How to Use the Vix Indicator to Buy the Dip Without Losing Your Shirt

Fear is a nasty thing to feel, but it’s a beautiful thing to trade. If you’ve spent any time looking at a red portfolio while the news cycle screams about a market crash, you’ve probably heard of the VIX. People call it the "fear gauge," and for good reason. It tracks the expected volatility of the S&P 500 over the next 30 days. Most retail traders look at it, get scared, and sell everything at the exact moment they should be doing the opposite.

When the VIX spikes, it means institutional investors are panicking. They’re buying "insurance" in the form of put options.
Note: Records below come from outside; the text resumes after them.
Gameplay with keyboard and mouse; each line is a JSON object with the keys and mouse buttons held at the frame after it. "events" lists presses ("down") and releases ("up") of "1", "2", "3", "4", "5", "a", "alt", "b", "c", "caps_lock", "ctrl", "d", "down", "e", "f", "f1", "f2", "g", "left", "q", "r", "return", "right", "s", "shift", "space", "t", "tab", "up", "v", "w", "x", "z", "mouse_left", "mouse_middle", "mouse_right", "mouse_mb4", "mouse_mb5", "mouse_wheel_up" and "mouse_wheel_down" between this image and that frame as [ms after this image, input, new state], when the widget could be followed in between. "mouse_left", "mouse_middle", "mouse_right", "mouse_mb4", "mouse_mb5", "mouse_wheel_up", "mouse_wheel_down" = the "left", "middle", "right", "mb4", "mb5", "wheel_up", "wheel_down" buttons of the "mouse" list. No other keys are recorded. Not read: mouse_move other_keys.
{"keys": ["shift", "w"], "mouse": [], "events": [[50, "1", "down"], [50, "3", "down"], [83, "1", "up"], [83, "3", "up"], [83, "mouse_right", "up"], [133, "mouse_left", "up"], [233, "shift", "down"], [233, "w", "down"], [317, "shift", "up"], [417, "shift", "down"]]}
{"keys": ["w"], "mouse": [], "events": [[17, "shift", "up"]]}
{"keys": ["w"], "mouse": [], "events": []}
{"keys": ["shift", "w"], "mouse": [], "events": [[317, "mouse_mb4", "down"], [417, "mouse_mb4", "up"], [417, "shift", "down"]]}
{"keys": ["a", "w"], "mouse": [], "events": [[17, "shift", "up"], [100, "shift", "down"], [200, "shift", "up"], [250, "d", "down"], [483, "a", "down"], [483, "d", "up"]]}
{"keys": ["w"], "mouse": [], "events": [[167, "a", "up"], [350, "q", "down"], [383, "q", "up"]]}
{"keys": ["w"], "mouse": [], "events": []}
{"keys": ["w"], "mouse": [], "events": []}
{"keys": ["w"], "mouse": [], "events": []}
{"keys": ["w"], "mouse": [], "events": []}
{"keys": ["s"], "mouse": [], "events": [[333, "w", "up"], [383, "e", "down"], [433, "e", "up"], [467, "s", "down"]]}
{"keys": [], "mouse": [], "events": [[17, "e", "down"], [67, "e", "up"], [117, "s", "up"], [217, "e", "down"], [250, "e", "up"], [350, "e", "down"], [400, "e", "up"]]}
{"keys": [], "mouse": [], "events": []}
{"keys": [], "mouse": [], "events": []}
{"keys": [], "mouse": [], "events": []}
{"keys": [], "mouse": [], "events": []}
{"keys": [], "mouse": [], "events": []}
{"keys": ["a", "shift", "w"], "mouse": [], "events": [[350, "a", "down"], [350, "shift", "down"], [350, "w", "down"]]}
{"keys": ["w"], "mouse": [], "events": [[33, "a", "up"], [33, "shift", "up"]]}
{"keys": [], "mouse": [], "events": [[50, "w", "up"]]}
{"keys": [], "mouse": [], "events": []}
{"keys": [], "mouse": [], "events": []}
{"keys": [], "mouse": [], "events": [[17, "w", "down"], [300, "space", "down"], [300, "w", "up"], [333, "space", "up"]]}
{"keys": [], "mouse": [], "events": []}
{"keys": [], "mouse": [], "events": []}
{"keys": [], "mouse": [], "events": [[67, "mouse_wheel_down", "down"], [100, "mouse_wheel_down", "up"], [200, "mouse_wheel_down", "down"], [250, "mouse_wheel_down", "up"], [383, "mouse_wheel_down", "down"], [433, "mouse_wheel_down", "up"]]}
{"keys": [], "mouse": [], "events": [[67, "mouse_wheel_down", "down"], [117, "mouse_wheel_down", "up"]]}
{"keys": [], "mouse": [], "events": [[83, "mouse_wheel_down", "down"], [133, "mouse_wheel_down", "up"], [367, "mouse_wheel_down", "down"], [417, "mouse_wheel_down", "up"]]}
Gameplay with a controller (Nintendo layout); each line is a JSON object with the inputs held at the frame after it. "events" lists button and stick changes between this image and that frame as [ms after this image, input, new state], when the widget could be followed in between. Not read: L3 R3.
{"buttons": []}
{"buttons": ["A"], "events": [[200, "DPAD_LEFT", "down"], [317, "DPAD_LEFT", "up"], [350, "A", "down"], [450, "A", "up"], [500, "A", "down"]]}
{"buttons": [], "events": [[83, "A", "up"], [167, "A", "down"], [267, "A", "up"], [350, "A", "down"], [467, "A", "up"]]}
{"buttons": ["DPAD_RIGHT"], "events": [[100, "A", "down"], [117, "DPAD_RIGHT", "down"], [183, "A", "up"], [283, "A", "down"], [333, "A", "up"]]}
This drives the price of those options up, which in turn pushes the VIX higher. Here is the secret most people miss. The VIX isn’t a crystal ball that tells you where the market is going. It tells you how much people are willing to pay to protect themselves from where they think it’s going. When that price gets ridiculously high, the selling is usually exhausted. That’s your signal.

Why the Vix indicator of the time to buy actually works

Markets don't move on logic. They move on human emotion, specifically the swing between greed and terror. The VIX measures that terror. When the VIX is low, usually under 15, everyone is complacent. They think the party will never end. This is actually a dangerous time to buy. As the old saying goes, "When the VIX is low, it's time to go."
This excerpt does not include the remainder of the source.